== Segment start ==

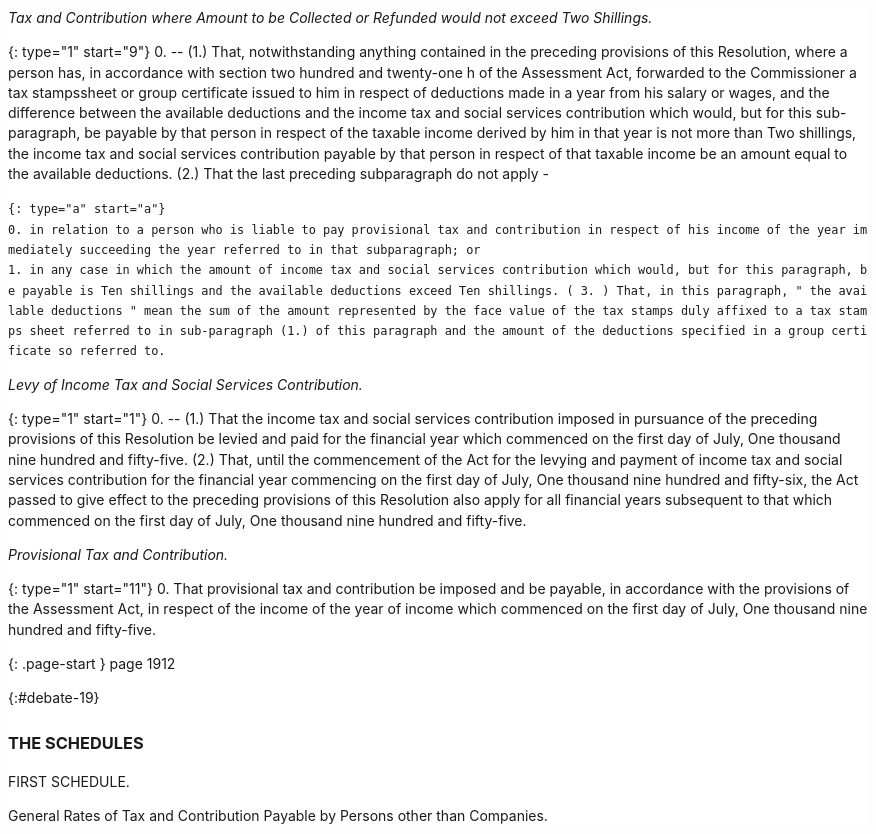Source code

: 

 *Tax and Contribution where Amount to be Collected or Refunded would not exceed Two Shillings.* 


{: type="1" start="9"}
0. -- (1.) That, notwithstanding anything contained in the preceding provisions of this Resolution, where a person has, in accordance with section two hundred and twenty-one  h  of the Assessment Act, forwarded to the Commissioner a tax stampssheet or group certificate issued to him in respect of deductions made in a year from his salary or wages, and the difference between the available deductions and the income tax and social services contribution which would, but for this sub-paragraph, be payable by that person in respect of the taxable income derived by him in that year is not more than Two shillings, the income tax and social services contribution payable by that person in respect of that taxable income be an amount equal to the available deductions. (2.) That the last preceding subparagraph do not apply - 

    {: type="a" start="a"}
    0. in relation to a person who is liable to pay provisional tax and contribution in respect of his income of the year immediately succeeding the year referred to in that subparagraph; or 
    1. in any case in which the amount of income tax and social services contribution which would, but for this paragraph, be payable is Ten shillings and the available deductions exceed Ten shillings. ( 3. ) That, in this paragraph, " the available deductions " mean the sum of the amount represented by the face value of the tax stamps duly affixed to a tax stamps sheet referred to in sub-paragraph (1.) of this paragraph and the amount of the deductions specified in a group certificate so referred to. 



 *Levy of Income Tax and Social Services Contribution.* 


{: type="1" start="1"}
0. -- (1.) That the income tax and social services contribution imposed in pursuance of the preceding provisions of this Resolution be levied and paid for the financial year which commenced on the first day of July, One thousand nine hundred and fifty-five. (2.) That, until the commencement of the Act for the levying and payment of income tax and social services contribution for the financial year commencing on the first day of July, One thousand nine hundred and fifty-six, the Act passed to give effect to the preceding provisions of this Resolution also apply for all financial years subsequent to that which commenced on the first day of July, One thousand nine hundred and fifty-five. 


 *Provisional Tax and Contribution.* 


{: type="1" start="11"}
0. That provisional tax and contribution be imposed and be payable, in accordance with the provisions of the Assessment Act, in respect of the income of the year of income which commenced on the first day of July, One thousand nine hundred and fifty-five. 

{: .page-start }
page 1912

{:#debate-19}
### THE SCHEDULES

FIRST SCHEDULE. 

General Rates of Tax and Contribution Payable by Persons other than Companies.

== Segment end ==

▸ Directions for this task
Pull out every line in the entries above that contains the word "type" and list them.

▸ The completed task
{: type="1" start="9"}
    {: type="a" start="a"}
{: type="1" start="1"}
{: type="1" start="11"}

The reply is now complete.